Holding: The one‑House legislative veto in §244(c)(2) is unconstitutional because a single chamber cannot overturn the Attorney General’s suspension of deportation without bicameral passage and presentment.

Real World Impact:
  • Blocks a single House from overturning the Attorney General’s decision to let an alien stay.
  • Leaves suspension procedure intact but removes one‑House veto power.
  • Shifts oversight to full Congress and courts rather than unilateral House action.
Topics: immigration enforcement, congressional veto, separation of powers, legislative procedure

Summary

Background

Jagdish Chadha is an immigrant born in Kenya who held a British passport and stayed in the United States after his student visa expired. An Immigration Judge found he met the statutory criteria to have deportation suspended and reported that decision to Congress. The House of Representatives then passed a resolution disapproving that suspension and the Immigration Service reopened proceedings and ordered Chadha deported.

Reasoning

The central question was whether one House of Congress can, by resolution alone, overturn the Attorney General’s decision to suspend an individual’s deportation. The Court examined the Constitution’s rules for making laws — the requirement that laws be passed by both Houses and presented to the President — and concluded the one‑House veto was legislative in character and therefore must comply with those rules. The Court held the one‑House veto in the statute unconstitutional but severed that clause so the rest of the immigration suspension process remains in force.
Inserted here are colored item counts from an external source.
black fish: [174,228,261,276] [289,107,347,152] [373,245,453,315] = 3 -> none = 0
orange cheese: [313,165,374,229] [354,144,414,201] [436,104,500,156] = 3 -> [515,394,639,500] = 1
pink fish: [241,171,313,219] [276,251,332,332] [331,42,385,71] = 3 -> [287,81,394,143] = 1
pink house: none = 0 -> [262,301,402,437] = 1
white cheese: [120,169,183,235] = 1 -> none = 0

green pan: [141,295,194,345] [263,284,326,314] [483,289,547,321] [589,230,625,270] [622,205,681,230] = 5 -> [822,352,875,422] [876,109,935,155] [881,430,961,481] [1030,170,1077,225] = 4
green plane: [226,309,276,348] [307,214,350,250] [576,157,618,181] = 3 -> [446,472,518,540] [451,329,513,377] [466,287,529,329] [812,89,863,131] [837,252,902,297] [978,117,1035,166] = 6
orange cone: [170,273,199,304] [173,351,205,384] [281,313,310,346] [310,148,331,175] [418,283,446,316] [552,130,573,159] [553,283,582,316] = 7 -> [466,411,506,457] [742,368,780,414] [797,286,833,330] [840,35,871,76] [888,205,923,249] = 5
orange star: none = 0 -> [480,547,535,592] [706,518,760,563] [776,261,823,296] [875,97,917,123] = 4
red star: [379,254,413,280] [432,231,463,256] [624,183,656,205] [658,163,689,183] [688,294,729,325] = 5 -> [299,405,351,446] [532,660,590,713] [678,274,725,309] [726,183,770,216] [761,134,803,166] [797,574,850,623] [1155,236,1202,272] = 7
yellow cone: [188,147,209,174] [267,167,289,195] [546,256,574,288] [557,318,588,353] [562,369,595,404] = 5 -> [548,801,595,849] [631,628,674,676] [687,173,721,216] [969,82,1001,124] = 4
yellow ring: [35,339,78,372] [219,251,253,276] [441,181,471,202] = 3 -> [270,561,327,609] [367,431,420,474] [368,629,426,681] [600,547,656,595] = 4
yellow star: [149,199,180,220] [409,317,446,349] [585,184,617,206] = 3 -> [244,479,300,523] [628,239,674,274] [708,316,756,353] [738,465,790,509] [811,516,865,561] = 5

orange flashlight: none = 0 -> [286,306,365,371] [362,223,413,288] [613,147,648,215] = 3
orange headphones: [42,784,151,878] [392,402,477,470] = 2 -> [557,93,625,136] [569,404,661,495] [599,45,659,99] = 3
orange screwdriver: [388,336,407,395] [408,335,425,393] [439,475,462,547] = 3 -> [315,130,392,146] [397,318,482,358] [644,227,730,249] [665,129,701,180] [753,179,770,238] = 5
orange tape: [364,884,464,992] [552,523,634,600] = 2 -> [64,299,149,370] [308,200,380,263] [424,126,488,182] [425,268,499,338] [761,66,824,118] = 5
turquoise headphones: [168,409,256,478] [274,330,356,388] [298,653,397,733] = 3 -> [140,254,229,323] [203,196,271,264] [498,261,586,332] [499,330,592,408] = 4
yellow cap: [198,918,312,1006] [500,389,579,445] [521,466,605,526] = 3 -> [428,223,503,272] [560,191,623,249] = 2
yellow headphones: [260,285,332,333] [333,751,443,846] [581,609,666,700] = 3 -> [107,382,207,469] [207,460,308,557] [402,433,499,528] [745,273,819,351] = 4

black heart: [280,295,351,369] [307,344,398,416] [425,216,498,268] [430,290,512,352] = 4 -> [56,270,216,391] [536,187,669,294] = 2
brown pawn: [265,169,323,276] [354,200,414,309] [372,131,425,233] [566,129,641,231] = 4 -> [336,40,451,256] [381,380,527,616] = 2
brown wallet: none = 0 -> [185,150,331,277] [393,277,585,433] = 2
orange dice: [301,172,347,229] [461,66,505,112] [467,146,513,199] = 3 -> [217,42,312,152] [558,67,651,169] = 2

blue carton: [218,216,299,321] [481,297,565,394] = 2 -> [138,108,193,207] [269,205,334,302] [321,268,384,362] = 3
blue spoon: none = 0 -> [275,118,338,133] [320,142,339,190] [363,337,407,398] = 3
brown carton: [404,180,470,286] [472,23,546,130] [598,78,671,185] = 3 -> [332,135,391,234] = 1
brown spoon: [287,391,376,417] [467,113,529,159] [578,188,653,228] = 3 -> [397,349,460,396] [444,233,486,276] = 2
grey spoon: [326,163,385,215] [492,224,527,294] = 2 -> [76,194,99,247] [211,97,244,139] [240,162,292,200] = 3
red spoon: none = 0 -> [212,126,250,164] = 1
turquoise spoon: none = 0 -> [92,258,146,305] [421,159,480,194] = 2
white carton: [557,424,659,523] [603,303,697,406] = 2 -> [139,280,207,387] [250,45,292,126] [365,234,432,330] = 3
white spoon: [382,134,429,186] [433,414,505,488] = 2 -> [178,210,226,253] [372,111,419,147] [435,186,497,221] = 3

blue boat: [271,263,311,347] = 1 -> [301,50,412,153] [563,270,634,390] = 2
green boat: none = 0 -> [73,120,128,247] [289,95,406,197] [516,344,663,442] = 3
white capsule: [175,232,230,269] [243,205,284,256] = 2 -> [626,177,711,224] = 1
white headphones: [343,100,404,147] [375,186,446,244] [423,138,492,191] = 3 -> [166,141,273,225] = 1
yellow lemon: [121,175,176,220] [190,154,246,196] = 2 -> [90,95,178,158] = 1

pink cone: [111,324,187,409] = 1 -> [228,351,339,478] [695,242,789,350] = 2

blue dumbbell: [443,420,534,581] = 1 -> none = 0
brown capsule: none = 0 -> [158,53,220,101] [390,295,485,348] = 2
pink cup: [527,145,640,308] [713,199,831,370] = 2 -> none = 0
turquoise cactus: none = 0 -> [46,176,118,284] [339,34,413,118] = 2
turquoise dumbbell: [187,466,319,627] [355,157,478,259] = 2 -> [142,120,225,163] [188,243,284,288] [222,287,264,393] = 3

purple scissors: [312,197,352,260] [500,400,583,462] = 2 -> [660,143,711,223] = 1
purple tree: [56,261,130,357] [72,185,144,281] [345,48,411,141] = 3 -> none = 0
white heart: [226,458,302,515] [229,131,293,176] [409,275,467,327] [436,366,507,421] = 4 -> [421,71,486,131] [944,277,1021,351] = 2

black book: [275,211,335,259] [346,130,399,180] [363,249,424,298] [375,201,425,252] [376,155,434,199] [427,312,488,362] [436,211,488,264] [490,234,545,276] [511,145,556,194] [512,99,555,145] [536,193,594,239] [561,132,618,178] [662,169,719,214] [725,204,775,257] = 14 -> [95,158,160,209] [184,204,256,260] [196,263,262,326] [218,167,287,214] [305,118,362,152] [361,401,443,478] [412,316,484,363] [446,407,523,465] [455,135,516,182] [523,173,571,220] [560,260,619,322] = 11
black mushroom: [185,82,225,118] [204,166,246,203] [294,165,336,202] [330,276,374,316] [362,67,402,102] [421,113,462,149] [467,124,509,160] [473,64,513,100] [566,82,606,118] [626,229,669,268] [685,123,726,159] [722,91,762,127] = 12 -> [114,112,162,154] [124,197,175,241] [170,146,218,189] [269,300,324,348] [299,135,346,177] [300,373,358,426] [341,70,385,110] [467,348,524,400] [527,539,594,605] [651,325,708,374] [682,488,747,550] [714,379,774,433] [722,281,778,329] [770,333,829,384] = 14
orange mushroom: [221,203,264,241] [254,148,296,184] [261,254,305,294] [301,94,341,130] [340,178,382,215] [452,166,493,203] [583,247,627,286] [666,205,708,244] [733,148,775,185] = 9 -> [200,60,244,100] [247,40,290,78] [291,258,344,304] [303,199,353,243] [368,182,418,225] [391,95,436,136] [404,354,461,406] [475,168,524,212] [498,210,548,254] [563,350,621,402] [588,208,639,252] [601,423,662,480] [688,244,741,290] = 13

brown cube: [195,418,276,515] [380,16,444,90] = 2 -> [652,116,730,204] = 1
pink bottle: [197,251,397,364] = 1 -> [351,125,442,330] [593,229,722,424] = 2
The Court affirmed the court of appeals’ judgment in Chadha’s favor.

Real world impact

The decision prevents a single chamber of Congress from unilaterally reversing executive decisions to let a deportable person remain. The Attorney General’s authority to suspend deportation stays intact, but Congress can no longer use a one‑house resolution to cancel those suspensions. The ruling affects how Congress supervises many delegated powers and preserves the requirement of bicameral passage and presidential presentment for actions that change legal status.

Dissents or concurrances

Justice Powell concurred in the judgment on narrower separation‑of‑powers grounds. Justices White and Rehnquist dissented, warning this holding may invalidate many existing congressional review provisions and reduce congressional control over agencies.